▶ **Prompt**
Could you reproduce every record below exactly as written?

▶ **Records from a data source**
* * * *
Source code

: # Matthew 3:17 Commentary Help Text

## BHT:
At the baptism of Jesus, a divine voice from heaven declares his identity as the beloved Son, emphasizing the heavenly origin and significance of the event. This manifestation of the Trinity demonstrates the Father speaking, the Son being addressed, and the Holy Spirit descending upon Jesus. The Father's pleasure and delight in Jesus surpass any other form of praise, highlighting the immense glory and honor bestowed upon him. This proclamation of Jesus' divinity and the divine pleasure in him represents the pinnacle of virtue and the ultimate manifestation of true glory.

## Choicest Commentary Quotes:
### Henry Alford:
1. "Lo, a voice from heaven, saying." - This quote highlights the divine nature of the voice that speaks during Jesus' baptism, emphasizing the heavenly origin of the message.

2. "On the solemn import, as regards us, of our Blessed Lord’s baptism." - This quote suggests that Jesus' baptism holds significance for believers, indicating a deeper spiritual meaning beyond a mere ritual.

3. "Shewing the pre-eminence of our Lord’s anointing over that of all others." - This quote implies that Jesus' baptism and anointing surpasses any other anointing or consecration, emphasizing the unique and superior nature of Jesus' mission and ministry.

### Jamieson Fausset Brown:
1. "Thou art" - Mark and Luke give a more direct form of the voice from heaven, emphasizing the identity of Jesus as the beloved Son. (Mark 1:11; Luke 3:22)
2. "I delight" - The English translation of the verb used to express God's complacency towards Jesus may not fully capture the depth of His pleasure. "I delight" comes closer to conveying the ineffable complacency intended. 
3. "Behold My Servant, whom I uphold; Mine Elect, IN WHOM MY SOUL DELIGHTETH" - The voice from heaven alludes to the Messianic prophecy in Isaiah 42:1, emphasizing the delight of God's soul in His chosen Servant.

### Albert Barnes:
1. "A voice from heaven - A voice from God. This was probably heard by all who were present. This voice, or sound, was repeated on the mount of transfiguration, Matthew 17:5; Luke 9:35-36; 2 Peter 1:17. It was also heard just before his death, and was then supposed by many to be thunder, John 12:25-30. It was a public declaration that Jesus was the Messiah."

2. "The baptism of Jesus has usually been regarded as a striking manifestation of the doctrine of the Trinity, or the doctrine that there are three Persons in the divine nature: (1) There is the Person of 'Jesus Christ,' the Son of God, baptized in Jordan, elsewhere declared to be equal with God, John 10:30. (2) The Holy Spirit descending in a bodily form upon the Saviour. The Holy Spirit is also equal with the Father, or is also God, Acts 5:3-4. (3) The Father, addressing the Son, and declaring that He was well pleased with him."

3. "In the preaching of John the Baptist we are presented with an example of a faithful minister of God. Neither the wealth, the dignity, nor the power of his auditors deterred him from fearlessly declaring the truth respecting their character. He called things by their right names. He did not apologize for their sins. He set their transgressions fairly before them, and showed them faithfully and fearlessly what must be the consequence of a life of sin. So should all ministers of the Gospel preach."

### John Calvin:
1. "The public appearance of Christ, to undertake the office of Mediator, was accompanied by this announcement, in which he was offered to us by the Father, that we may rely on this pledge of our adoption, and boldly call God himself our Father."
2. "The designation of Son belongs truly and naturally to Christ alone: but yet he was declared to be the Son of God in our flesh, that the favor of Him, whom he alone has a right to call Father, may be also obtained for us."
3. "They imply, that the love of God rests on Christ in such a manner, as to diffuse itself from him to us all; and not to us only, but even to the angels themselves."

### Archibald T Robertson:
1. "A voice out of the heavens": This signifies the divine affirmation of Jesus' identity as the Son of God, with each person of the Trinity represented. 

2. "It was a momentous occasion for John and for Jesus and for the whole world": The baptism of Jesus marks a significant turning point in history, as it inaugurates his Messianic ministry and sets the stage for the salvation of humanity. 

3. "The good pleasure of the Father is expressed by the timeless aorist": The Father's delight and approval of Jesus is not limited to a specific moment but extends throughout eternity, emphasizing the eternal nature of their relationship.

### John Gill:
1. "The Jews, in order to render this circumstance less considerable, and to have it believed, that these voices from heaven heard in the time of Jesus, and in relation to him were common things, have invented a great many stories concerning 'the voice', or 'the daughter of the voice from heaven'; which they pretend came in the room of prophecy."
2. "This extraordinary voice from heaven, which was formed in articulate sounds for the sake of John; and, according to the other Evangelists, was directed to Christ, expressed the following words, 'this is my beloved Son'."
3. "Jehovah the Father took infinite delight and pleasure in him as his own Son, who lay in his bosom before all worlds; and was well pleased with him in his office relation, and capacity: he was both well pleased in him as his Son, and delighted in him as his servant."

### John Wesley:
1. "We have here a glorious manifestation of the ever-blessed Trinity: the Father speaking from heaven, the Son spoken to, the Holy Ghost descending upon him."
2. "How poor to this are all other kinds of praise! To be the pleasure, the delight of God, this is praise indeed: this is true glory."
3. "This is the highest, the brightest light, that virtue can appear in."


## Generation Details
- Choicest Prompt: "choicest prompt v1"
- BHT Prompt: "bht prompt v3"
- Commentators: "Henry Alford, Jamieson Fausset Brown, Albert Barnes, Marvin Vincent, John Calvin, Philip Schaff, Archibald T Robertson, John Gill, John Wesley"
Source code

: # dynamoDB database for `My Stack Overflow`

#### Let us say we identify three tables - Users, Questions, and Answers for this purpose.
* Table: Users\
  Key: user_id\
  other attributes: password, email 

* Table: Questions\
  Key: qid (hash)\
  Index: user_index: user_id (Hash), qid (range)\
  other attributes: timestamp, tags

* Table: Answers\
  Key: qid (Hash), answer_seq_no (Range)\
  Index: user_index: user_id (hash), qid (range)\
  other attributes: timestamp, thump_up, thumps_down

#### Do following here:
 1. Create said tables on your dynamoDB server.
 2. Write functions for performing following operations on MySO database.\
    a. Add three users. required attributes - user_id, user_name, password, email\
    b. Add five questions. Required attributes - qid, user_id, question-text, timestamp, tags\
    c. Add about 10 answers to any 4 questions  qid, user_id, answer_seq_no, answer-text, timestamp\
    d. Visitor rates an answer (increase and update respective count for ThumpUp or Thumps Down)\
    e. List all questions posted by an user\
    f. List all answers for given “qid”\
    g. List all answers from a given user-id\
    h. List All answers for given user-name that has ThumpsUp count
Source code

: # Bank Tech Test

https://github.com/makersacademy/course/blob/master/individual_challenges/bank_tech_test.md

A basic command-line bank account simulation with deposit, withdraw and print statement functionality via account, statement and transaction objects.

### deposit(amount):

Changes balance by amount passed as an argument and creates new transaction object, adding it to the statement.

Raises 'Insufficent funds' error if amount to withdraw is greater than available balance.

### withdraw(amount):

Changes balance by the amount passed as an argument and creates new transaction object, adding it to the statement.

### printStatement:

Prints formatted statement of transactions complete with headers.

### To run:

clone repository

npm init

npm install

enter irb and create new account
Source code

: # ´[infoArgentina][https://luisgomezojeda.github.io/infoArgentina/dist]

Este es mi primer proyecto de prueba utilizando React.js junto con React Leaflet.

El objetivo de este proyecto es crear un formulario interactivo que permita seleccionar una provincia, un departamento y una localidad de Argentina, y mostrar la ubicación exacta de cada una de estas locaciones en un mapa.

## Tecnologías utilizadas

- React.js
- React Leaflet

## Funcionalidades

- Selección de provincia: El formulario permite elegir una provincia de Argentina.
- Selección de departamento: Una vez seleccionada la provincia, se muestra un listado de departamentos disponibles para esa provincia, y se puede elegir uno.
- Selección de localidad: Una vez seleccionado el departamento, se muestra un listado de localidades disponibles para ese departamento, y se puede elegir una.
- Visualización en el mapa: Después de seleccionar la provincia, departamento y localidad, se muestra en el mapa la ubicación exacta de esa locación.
* * * *
▶ **Solution to this exercise**
Source code

: # Matthew 3:17 Commentary Help Text

## BHT:
At the baptism of Jesus, a divine voice from heaven declares his identity as the beloved Son, emphasizing the heavenly origin and significance of the event. This manifestation of the Trinity demonstrates the Father speaking, the Son being addressed, and the Holy Spirit descending upon Jesus. The Father's pleasure and delight in Jesus surpass any other form of praise, highlighting the immense glory and honor bestowed upon him. This proclamation of Jesus' divinity and the divine pleasure in him represents the pinnacle of virtue and the ultimate manifestation of true glory.

## Choicest Commentary Quotes:
### Henry Alford:
1. "Lo, a voice from heaven, saying." - This quote highlights the divine nature of the voice that speaks during Jesus' baptism, emphasizing the heavenly origin of the message.

2. "On the solemn import, as regards us, of our Blessed Lord’s baptism." - This quote suggests that Jesus' baptism holds significance for believers, indicating a deeper spiritual meaning beyond a mere ritual.

3. "Shewing the pre-eminence of our Lord’s anointing over that of all others." - This quote implies that Jesus' baptism and anointing surpasses any other anointing or consecration, emphasizing the unique and superior nature of Jesus' mission and ministry.

### Jamieson Fausset Brown:
1. "Thou art" - Mark and Luke give a more direct form of the voice from heaven, emphasizing the identity of Jesus as the beloved Son. (Mark 1:11; Luke 3:22)
2. "I delight" - The English translation of the verb used to express God's complacency towards Jesus may not fully capture the depth of His pleasure. "I delight" comes closer to conveying the ineffable complacency intended. 
3. "Behold My Servant, whom I uphold; Mine Elect, IN WHOM MY SOUL DELIGHTETH" - The voice from heaven alludes to the Messianic prophecy in Isaiah 42:1, emphasizing the delight of God's soul in His chosen Servant.

### Albert Barnes:
1. "A voice from heaven - A voice from God. This was probably heard by all who were present. This voice, or sound, was repeated on the mount of transfiguration, Matthew 17:5; Luke 9:35-36; 2 Peter 1:17. It was also heard just before his death, and was then supposed by many to be thunder, John 12:25-30. It was a public declaration that Jesus was the Messiah."

2. "The baptism of Jesus has usually been regarded as a striking manifestation of the doctrine of the Trinity, or the doctrine that there are three Persons in the divine nature: (1) There is the Person of 'Jesus Christ,' the Son of God, baptized in Jordan, elsewhere declared to be equal with God, John 10:30. (2) The Holy Spirit descending in a bodily form upon the Saviour. The Holy Spirit is also equal with the Father, or is also God, Acts 5:3-4. (3) The Father, addressing the Son, and declaring that He was well pleased with him."

3. "In the preaching of John the Baptist we are presented with an example of a faithful minister of God. Neither the wealth, the dignity, nor the power of his auditors deterred him from fearlessly declaring the truth respecting their character. He called things by their right names. He did not apologize for their sins. He set their transgressions fairly before them, and showed them faithfully and fearlessly what must be the consequence of a life of sin. So should all ministers of the Gospel preach."

### John Calvin:
1. "The public appearance of Christ, to undertake the office of Mediator, was accompanied by this announcement, in which he was offered to us by the Father, that we may rely on this pledge of our adoption, and boldly call God himself our Father."
2. "The designation of Son belongs truly and naturally to Christ alone: but yet he was declared to be the Son of God in our flesh, that the favor of Him, whom he alone has a right to call Father, may be also obtained for us."
3. "They imply, that the love of God rests on Christ in such a manner, as to diffuse itself from him to us all; and not to us only, but even to the angels themselves."

### Archibald T Robertson:
1. "A voice out of the heavens": This signifies the divine affirmation of Jesus' identity as the Son of God, with each person of the Trinity represented. 

2. "It was a momentous occasion for John and for Jesus and for the whole world": The baptism of Jesus marks a significant turning point in history, as it inaugurates his Messianic ministry and sets the stage for the salvation of humanity. 

3. "The good pleasure of the Father is expressed by the timeless aorist": The Father's delight and approval of Jesus is not limited to a specific moment but extends throughout eternity, emphasizing the eternal nature of their relationship.

### John Gill:
1. "The Jews, in order to render this circumstance less considerable, and to have it believed, that these voices from heaven heard in the time of Jesus, and in relation to him were common things, have invented a great many stories concerning 'the voice', or 'the daughter of the voice from heaven'; which they pretend came in the room of prophecy."
2. "This extraordinary voice from heaven, which was formed in articulate sounds for the sake of John; and, according to the other Evangelists, was directed to Christ, expressed the following words, 'this is my beloved Son'."
3. "Jehovah the Father took infinite delight and pleasure in him as his own Son, who lay in his bosom before all worlds; and was well pleased with him in his office relation, and capacity: he was both well pleased in him as his Son, and delighted in him as his servant."

### John Wesley:
1. "We have here a glorious manifestation of the ever-blessed Trinity: the Father speaking from heaven, the Son spoken to, the Holy Ghost descending upon him."
2. "How poor to this are all other kinds of praise! To be the pleasure, the delight of God, this is praise indeed: this is true glory."
3. "This is the highest, the brightest light, that virtue can appear in."


## Generation Details
- Choicest Prompt: "choicest prompt v1"
- BHT Prompt: "bht prompt v3"
- Commentators: "Henry Alford, Jamieson Fausset Brown, Albert Barnes, Marvin Vincent, John Calvin, Philip Schaff, Archibald T Robertson, John Gill, John Wesley"
Source code

: # dynamoDB database for `My Stack Overflow`

#### Let us say we identify three tables - Users, Questions, and Answers for this purpose.
* Table: Users\
  Key: user_id\
  other attributes: password, email 

* Table: Questions\
  Key: qid (hash)\
  Index: user_index: user_id (Hash), qid (range)\
  other attributes: timestamp, tags

* Table: Answers\
  Key: qid (Hash), answer_seq_no (Range)\
  Index: user_index: user_id (hash), qid (range)\
  other attributes: timestamp, thump_up, thumps_down

#### Do following here:
 1. Create said tables on your dynamoDB server.
 2. Write functions for performing following operations on MySO database.\
    a. Add three users. required attributes - user_id, user_name, password, email\
    b. Add five questions. Required attributes - qid, user_id, question-text, timestamp, tags\
    c. Add about 10 answers to any 4 questions  qid, user_id, answer_seq_no, answer-text, timestamp\
    d. Visitor rates an answer (increase and update respective count for ThumpUp or Thumps Down)\
    e. List all questions posted by an user\
    f. List all answers for given “qid”\
    g. List all answers from a given user-id\
    h. List All answers for given user-name that has ThumpsUp count
Source code

: # Bank Tech Test

https://github.com/makersacademy/course/blob/master/individual_challenges/bank_tech_test.md

A basic command-line bank account simulation with deposit, withdraw and print statement functionality via account, statement and transaction objects.

### deposit(amount):

Changes balance by amount passed as an argument and creates new transaction object, adding it to the statement.

Raises 'Insufficent funds' error if amount to withdraw is greater than available balance.

### withdraw(amount):

Changes balance by the amount passed as an argument and creates new transaction object, adding it to the statement.

### printStatement:

Prints formatted statement of transactions complete with headers.

### To run:

clone repository

npm init

npm install

enter irb and create new account
Source code

: # ´[infoArgentina][https://luisgomezojeda.github.io/infoArgentina/dist]

Este es mi primer proyecto de prueba utilizando React.js junto con React Leaflet.

El objetivo de este proyecto es crear un formulario interactivo que permita seleccionar una provincia, un departamento y una localidad de Argentina, y mostrar la ubicación exacta de cada una de estas locaciones en un mapa.

## Tecnologías utilizadas

- React.js
- React Leaflet

## Funcionalidades

- Selección de provincia: El formulario permite elegir una provincia de Argentina.
- Selección de departamento: Una vez seleccionada la provincia, se muestra un listado de departamentos disponibles para esa provincia, y se puede elegir uno.
- Selección de localidad: Una vez seleccionado el departamento, se muestra un listado de localidades disponibles para ese departamento, y se puede elegir una.
- Visualización en el mapa: Después de seleccionar la provincia, departamento y localidad, se muestra en el mapa la ubicación exacta de esa locación.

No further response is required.